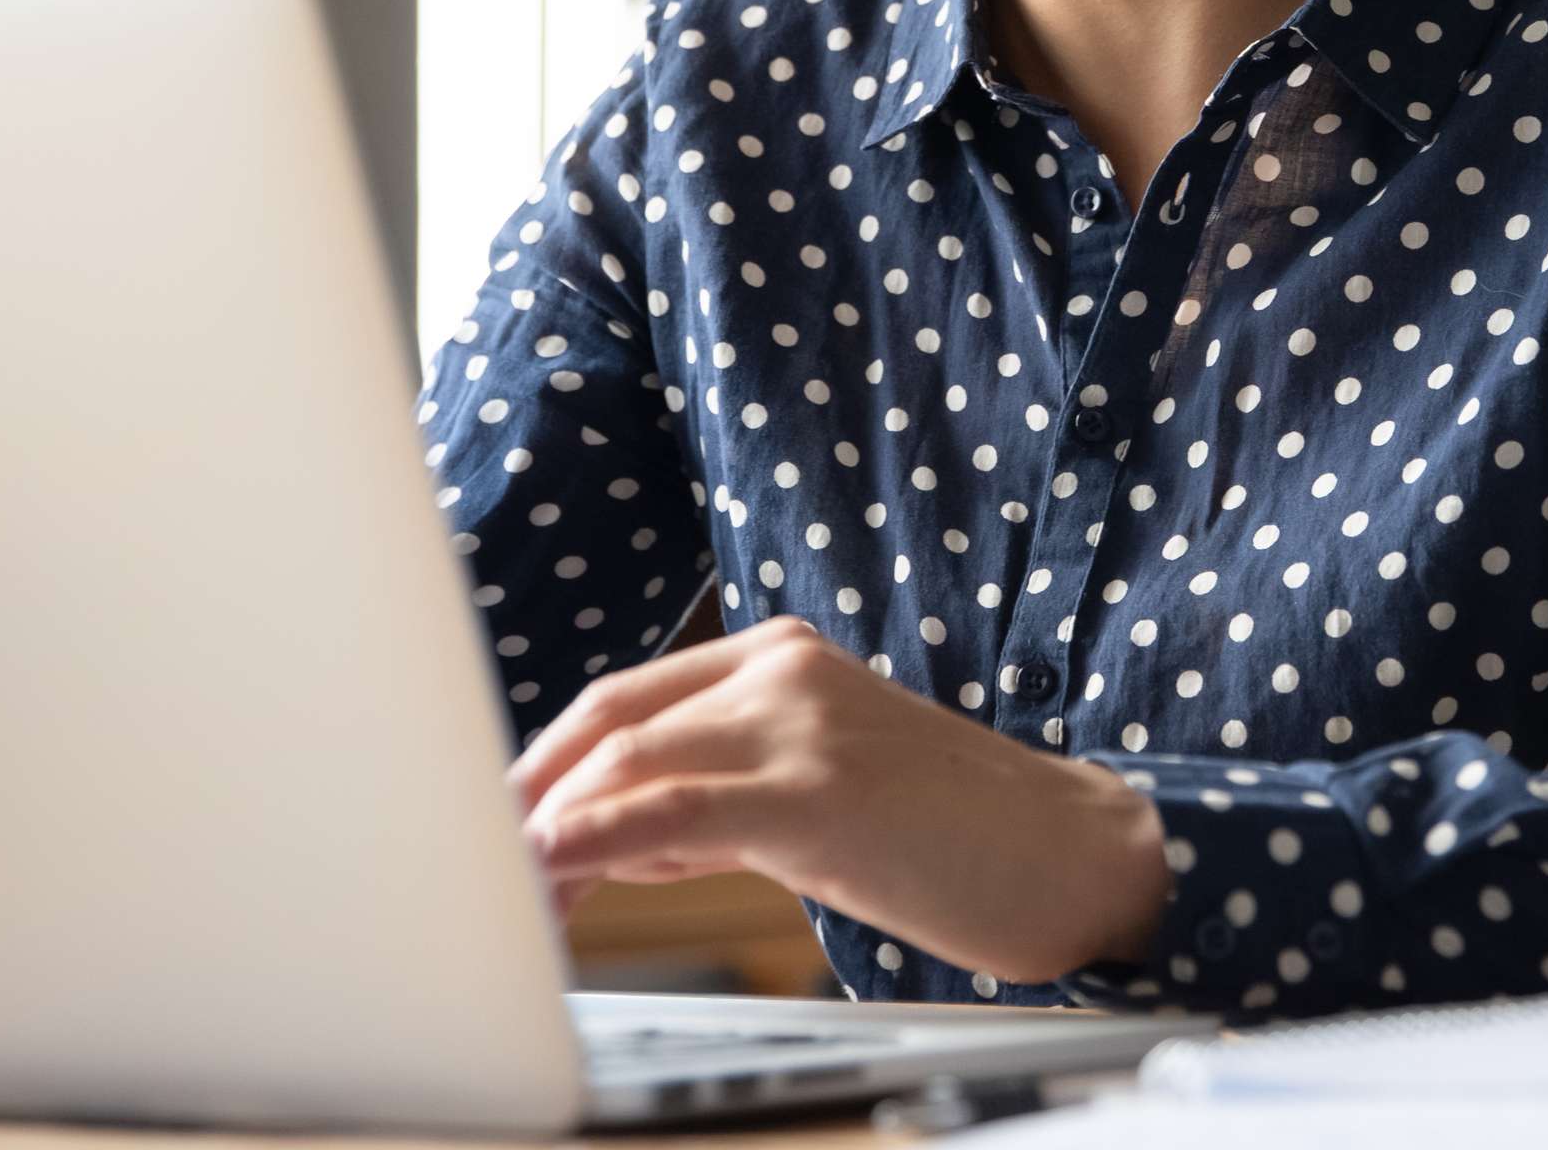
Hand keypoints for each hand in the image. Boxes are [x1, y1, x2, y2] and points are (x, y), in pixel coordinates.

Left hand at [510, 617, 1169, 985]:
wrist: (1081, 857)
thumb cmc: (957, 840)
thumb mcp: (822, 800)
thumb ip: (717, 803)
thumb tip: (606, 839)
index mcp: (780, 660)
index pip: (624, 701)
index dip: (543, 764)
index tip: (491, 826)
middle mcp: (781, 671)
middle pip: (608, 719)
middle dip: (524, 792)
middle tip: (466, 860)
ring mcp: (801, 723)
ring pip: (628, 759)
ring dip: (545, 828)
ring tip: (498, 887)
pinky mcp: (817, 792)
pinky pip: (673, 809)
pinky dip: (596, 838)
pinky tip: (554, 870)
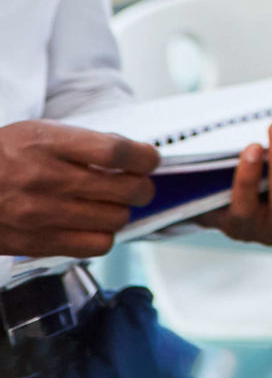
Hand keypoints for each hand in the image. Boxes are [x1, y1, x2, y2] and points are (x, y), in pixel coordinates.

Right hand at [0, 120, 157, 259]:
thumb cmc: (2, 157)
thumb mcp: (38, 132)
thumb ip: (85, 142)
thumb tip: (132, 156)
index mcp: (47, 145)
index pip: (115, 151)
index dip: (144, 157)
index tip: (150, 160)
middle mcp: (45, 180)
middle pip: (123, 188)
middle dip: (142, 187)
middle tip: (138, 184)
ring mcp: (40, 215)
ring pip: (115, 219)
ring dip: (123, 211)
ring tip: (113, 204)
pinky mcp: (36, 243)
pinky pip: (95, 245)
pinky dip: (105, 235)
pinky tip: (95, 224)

_____

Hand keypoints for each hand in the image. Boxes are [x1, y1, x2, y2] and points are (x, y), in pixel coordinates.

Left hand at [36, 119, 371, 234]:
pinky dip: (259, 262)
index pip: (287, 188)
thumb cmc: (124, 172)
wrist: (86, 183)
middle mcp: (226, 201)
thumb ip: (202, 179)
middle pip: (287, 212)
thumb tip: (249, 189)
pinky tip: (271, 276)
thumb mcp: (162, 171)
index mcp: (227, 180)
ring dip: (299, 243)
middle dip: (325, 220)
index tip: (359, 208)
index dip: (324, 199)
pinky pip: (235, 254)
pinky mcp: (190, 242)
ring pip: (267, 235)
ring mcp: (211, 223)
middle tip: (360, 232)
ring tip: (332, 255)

_____

◆ **Exercise**: Retype exactly the lines above, from the one with "index tip: (359, 208)" through the one with "ring tip: (332, 255)", inclusive.

◆ **Result below**:
index tip: (359, 208)
index dip: (324, 199)
pinky pip: (235, 254)
pinky mcp: (190, 242)
ring pip: (267, 235)
ring mcp: (211, 223)
middle tip: (360, 232)
ring tip: (332, 255)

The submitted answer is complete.